До этой минуты Димитрий выказывал необыкновенное самообладание. Только некоторая порывистость и металлическая звучность голоса, судорожная игра мускулов то красневшего, то бледневшего лица выдавали его крайне напряженное душевное состояние. Но брошенное ему теперь странником прямо в глаза обвинение в самозванстве с такою силой ударило по его возбужденным нервам, что он схватился вдруг руками за голову и пронзительно крикнул:

-- Бога ради, уведите его!..

Пан Бучинский не замедлил исполнить приказание. Но едва лишь дверь затворилась за обоими, как Димитрий упал в кресло и, закрыв лицо руками, истерически разрыдался.

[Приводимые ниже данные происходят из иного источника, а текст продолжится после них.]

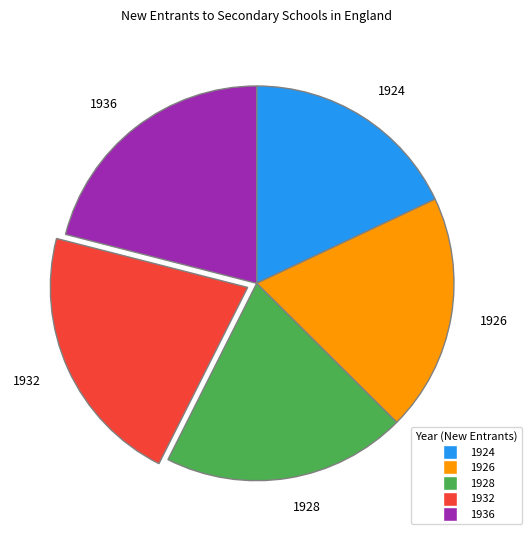

Rank the categories by value from lowest to highest.

1924, 1926, 1928, 1936, 1932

То был настоящий нервный припадок с плачем и смехом, с корчами и пеною у рта... Бившегося в судорогах Курбский едва мог сдержать в своих крепких объятиях. Один из патеров усердно смачивал ему виски и темя какою-то эфирною жидкостью, а другой, долгое время безуспешно, разжимал ему зубы, чтобы заставить выпить глоток воды. Наконец-то припадок стал утихать.

-- Прошло... дайте вздохнуть... -- прошептал царевич по-польски, глубоко переводя дух. -- А ты, милый, не отходи, оставайся... -- прибавил он по-русски.

И, сжав руку Курбского своею влажною рукой, он с закрытыми еще глазами, в полном изнеможении, откинулся на спинку кресла.

Патеры отошли к окну и стали о чем-то тихонько совещаться. Судя по долетавшим до Курбского отдельным словам, говорили они меж собой по-латыни. Старший на чем-то настаивал, младший почтительно возражал. Тут Сераковский сказал что-то про общину Иисуса и про "malum necessarium" (необходимое зло), да таким повелительным тоном, что Лович молча поклонился и с опущенной головой вышел. "Что это они опять затевают? -- спрашивал себя Курбский. -- У иезуитов ведь цель оправдывает всякие средства, даже самые преступные..."

А Сераковский, подойдя опять к царевичу, заговорил с ним своим обычным медовым голосом, убеждая не придавать значения вздорным словам какого-то старика-сумасброда.